Why does Ross have doubts about accepting the grooms as murderers?
Here it is: At the end of Act 2, in Scene 4, there is this dialogue:
Is't known who did this more than bloody deed?
Those that Macbeth hath slain.
Alas, the day!
What good could they pretend?
They were suborn'd:
Malcolm and Donalbain, the King's two sons,
Are stol'n away and fled, which puts upon them
Suspicion of the deed.
’Gainst nature still!
Thriftless ambition, that wilt ravin up
Thine own life's means! Then ’tis most like
The sovereignty will fall upon Macbeth.
Ross has his doubts because it doesn't make any sense. A murderer has to have a motive, and as he asks, "What good could they pretend?" What in the world could they gain by doing such a thing? (Weirder still, although he doesn't ask it, why would they kill the King and then go back to sleep!?). The answer, from Macduff, is that they were secretly ordered to do the killing by the King's sons Malcolm and Donaldbain. That explanation, too, makes no sense to Ross, for their father was loved by them and was all they had.
Leave it to the Macbeths to come up with a plan that nobody in his right mind would believe.
In Act. II sc.4 Ross is surprised to learn from Macduff that it was the grooms who had killed King Duncan. Ross doubts whether the grooms would have killed King Duncan because Macbeth has himself killed these servants.

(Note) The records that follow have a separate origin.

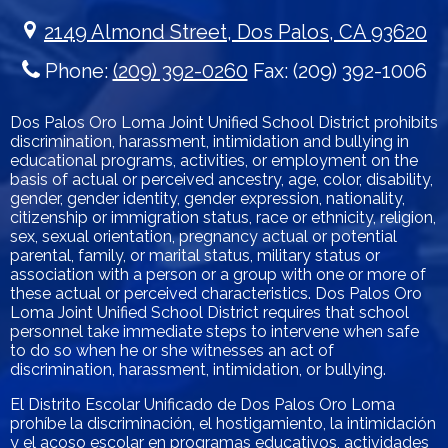
2149 Almond Street, Dos Palos, CA 93620
Phone:
(209) 392-0260
Fax: (209) 392-1006
Dos Palos Oro Loma Joint Unified School District prohibits
discrimination, harassment, intimidation and bullying in
educational programs, activities, or employment on the
basis of actual or perceived ancestry, age, color, disability,
gender, gender identity, gender expression, nationality,
citizenship or immigration status, race or ethnicity, religion,
sex, sexual orientation, pregnancy actual or potential
parental, family, or marital status, military status or
association with a person or a group with one or more of
these actual or perceived characteristics. Dos Palos Oro
Loma Joint Unified School District requires that school
personnel take immediate steps to intervene when safe
to do so when he or she witnesses an act of
discrimination, harassment, intimidation, or bullying.
El Distrito Escolar Unificado de Dos Palos Oro Loma
prohíbe la discriminación, el hostigamiento, la intimidación
y el acoso escolar en programas educativos, actividades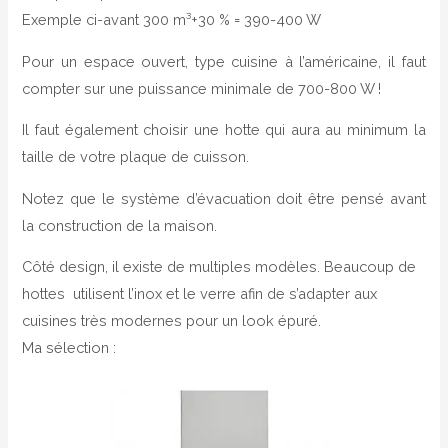
Exemple ci-avant 300 m³+30 % = 390-400 W
Pour un espace ouvert, type cuisine à l’américaine, il faut
compter sur une puissance minimale de 700-800 W !
Il faut également choisir une hotte qui aura au minimum la
taille de votre plaque de cuisson.
Notez que le système d’évacuation doit être pensé avant
la construction de la maison.
Côté design, il existe de multiples modèles. Beaucoup de
hottes utilisent l’inox et le verre afin de s’adapter aux
cuisines très modernes pour un look épuré.
Ma sélection :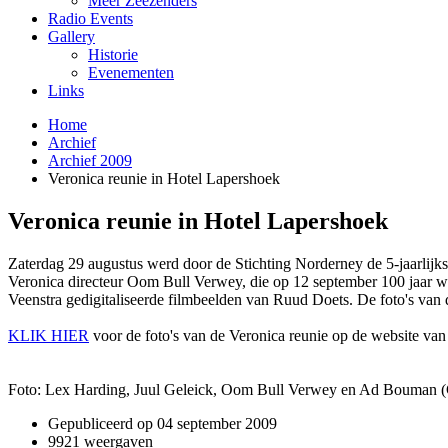
Meer Zeezenders
Radio Events
Gallery
Historie
Evenementen
Links
Home
Archief
Archief 2009
Veronica reunie in Hotel Lapershoek
Veronica reunie in Hotel Lapershoek
Zaterdag 29 augustus werd door de Stichting Norderney de 5-jaarli
Veronica directeur Oom Bull Verwey, die op 12 september 100 jaar wo
Veenstra gedigitaliseerde filmbeelden van Ruud Doets. De foto's van d
KLIK HIER
voor de foto's van de Veronica reunie op de website va
Foto: Lex Harding, Juul Geleick, Oom Bull Verwey en Ad Bouman 
Gepubliceerd op
04 september 2009
9921 weergaven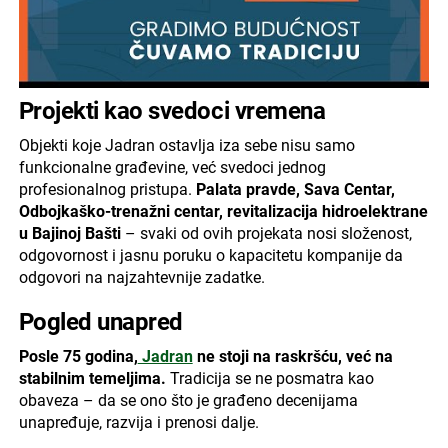
Projekti kao svedoci vremena
Objekti koje Jadran ostavlja iza sebe nisu samo
funkcionalne građevine, već svedoci jednog
profesionalnog pristupa.
Palata pravde, Sava Centar,
Odbojkaško-trenažni centar, revitalizacija hidroelektrane
u Bajinoj Bašti
– svaki od ovih projekata nosi složenost,
odgovornost i jasnu poruku o kapacitetu kompanije da
odgovori na najzahtevnije zadatke.
Pogled unapred
Posle 75 godina,
Jadran
ne stoji na raskršću, već na
stabilnim temeljima.
Tradicija se ne posmatra kao
obaveza – da se ono što je građeno decenijama
unapređuje, razvija i prenosi dalje.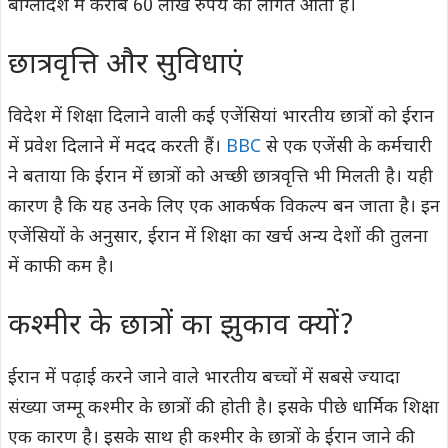
बांग्लादेश में करीब 60 लाख रुपये की लागत आती है।
छात्रवृत्ति और सुविधाएं
विदेश में शिक्षा दिलाने वाली कई एजेंसियां भारतीय छात्रों को ईरान
में प्रवेश दिलाने में मदद करती हैं।
BBC
से एक एजेंसी के कर्मचारी
ने बताया कि ईरान में छात्रों को अच्छी छात्रवृत्ति भी मिलती है। यही
कारण है कि यह उनके लिए एक आकर्षक विकल्प बन जाता है। इन
एजेंसियों के अनुसार, ईरान में शिक्षा का खर्च अन्य देशों की तुलना
में काफी कम है।
कश्मीर के छात्रों का झुकाव क्यों?
ईरान में पढ़ाई करने जाने वाले भारतीय बच्चों में सबसे ज्यादा
संख्या जम्मू कश्मीर के छात्रों की होती है। इसके पीछे धार्मिक शिक्षा
एक कारण है। इसके साथ ही कश्मीर के छात्रों के ईरान जाने की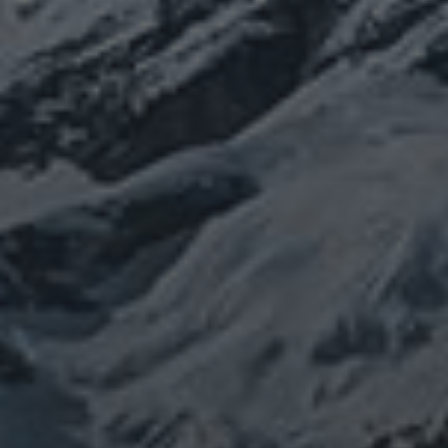
ぼやき日記
ウクライナ
お山
グ
イベント告知
チェルノブイリ
ルメ
ネパール
ビジネス
メルマガ「龍の息
修
メルマガ【身体と宇宙と】
世界史
供養
信仰
吹」
健康
行
修行日記
宇宙とつながる
医原病
大和魂
山伏日記
整体
心
時事問題
情勢
未分類
歴史
旅人
神仏
科学
福島
祓い
祈り
登山
神仙道
温熱療法
身
(サイエンス)
菊名
行者
経済
被災地
経絡経穴
雑記
体は宇宙
龍神
陰陽五行論
龍鍼堂
タグ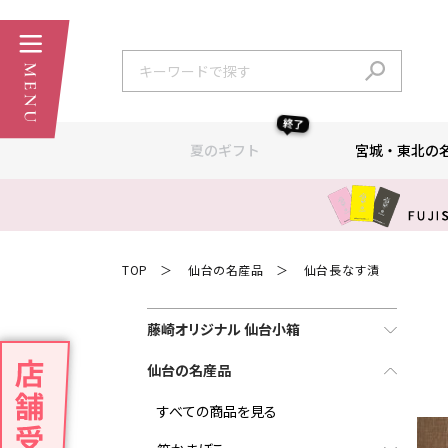
終了
夏のギフト
宮城・東北の
TOP
仙台の名産品
仙台長なす漬
＞
＞
藤崎オリジナル 仙台小箱
仙台の名産品
すべての商品を見る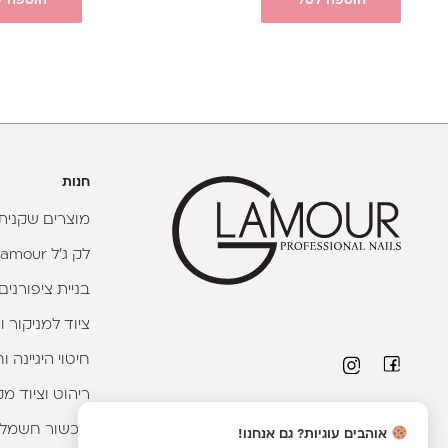
הוספה לסל
הוספה ל
חנות
מוצרים שקניתי
לק ג'ל Glamour
בניית ציפורנים
ציוד למניקור ו
חיטוי היגיינה 
ריהוט וציוד מק
פרטי יצירת קשר
מכשור חשמלי
אוהבים עוגיות? גם אנחנו!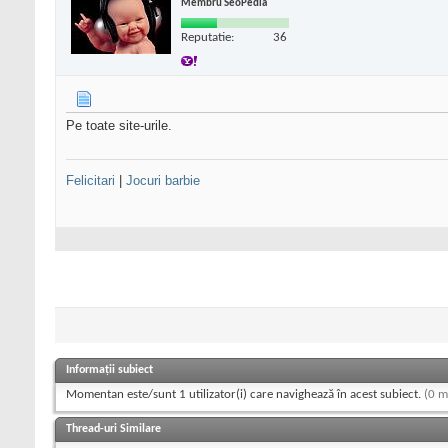
Membru SeoPedia
Reputatie:
36
Pe toate site-urile.
Felicitari
|
Jocuri barbie
Informații subiect
Momentan este/sunt 1 utilizator(i) care navighează în acest subiect.
(0 m
Thread-uri Similare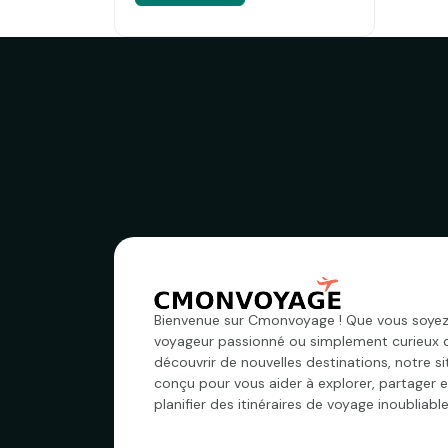
Bienvenue sur Cmonvoyage ! Que vous soyez
voyageur passionné ou simplement curieux 
découvrir de nouvelles destinations, notre si
conçu pour vous aider à explorer, partager e
planifier des itinéraires de voyage inoubliable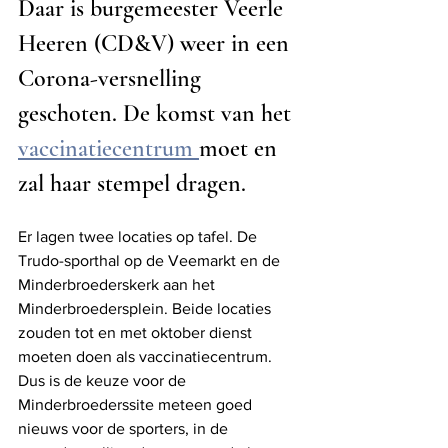
Daar is burgemeester Veerle 
Heeren (CD&V) weer in een 
Corona-versnelling 
geschoten. De komst van het 
vaccinatiecentrum 
moet en 
zal haar stempel dragen.
Er lagen twee locaties op tafel. De 
Trudo-sporthal op de Veemarkt en de 
Minderbroederskerk aan het 
Minderbroedersplein. Beide locaties 
zouden tot en met oktober dienst 
moeten doen als vaccinatiecentrum. 
Dus is de keuze voor de 
Minderbroederssite meteen goed 
nieuws voor de sporters, in de 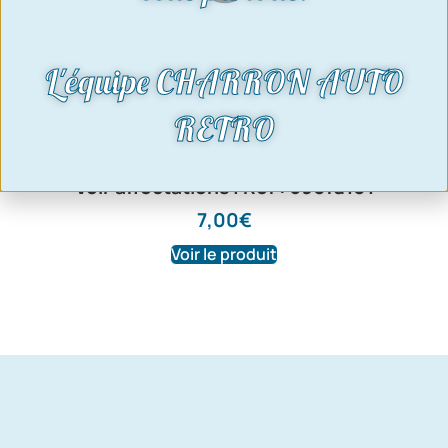
L'équipe CHARRON AUTO
RETRO
Noix d’étanchéité d’échappement |
Moteurs Pinto / Essex / Kent / CVH –
Voir affectations | Ref : 390fd101
7,00
€
Voir le produit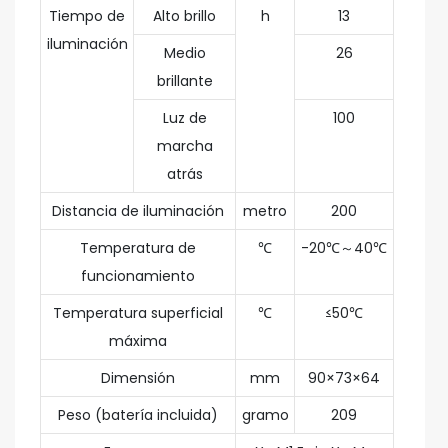
Tiempo de
Alto brillo
h
13
iluminación
Medio
26
brillante
Luz de
100
marcha
atrás
Distancia de iluminación
metro
200
Temperatura de
℃
-20℃～40℃
funcionamiento
Temperatura superficial
℃
≤50℃
máxima
Dimensión
mm
90×73×64
Peso (batería incluida)
gramo
209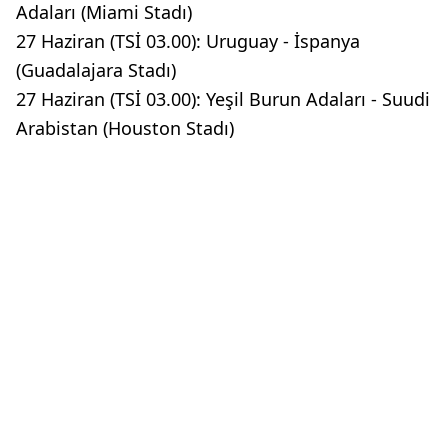
Adaları (Miami Stadı)
27 Haziran (TSİ 03.00): Uruguay - İspanya
(Guadalajara Stadı)
27 Haziran (TSİ 03.00): Yeşil Burun Adaları - Suudi
Arabistan (Houston Stadı)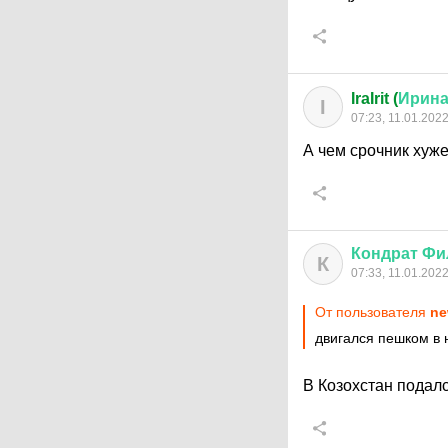
IraIrit (
Ирин
I
07:23, 11.01.202
А чем срочник хуж
Кондрат
Фи
К
07:33, 11.01.202
От пользователя
ne
двигался пешком в 
В Козохстан подалс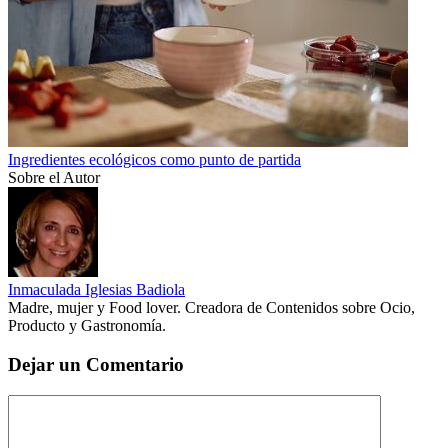
Ingredientes ecológicos como punto de partida
Sobre el Autor
Inmaculada Iglesias Badiola
Madre, mujer y Food lover. Creadora de Contenidos sobre Ocio,
Producto y Gastronomía.
Dejar un Comentario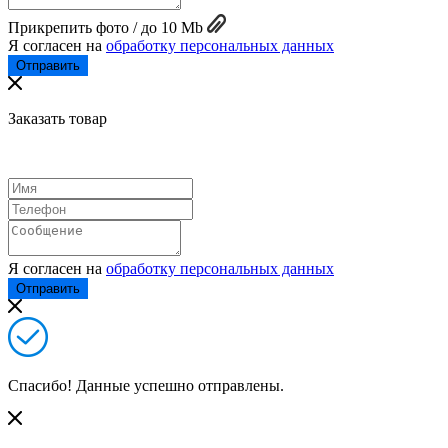
Прикрепить фото / до 10 Mb
Я согласен на
обработку персональных данных
Заказать товар
Я согласен на
обработку персональных данных
Спасибо! Данные успешно отправлены.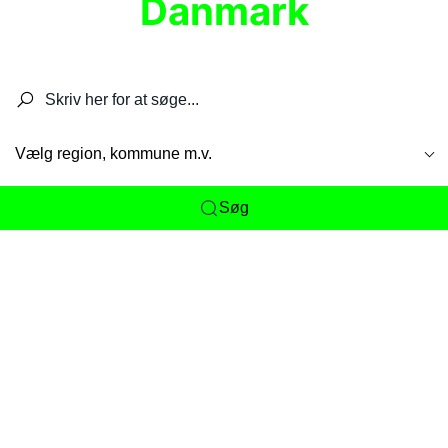
Danmark
Søg efter restauranter, spisesteder, caféer,
barer, pubber, hoteller og aktiviteter.
Vælg region, kommune m.v.
Søg
Her får du det komplette overblik
over
Danmarks mange spisesteder, caféer og
restauranter samlet ét sted. Vi gør det nemt for
dig at opdage alt fra skjulte lokale favoritter til
eksklusive gourmetoplevelser på tværs af alle
landets byer og regioner.
Søgningen er gjort enkel, så du hurtigt kan filtrere
efter madtype, lokation eller specifikke ønsker til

Alas, the day!What good could they pretend?
Ross suggests that the grooms seem to have no purpose or motive for killing their king and that they stand to gain nothing by it. Although Ross does not state it explicitly, he suspects that Macbeth has actually destroyed vital evidence by killing the grooms.
Macduff clarifies that the two servants had only been hired by the sons of Duncan, Malcolm and Donalbain who are the prime suspects, to commit the murder and that the sons have now fled the country. Ross once again remarks that this theory also does not hold water because why should the sons kill the goose that lays the golden egg:
'Gainst nature still! Thriftless ambition, that will raven up Thine own lives' means!
He seems to imply that Malcolm and Donalbain have always been faithful and loyal sons and that they wouldn't commit such a heinous deed.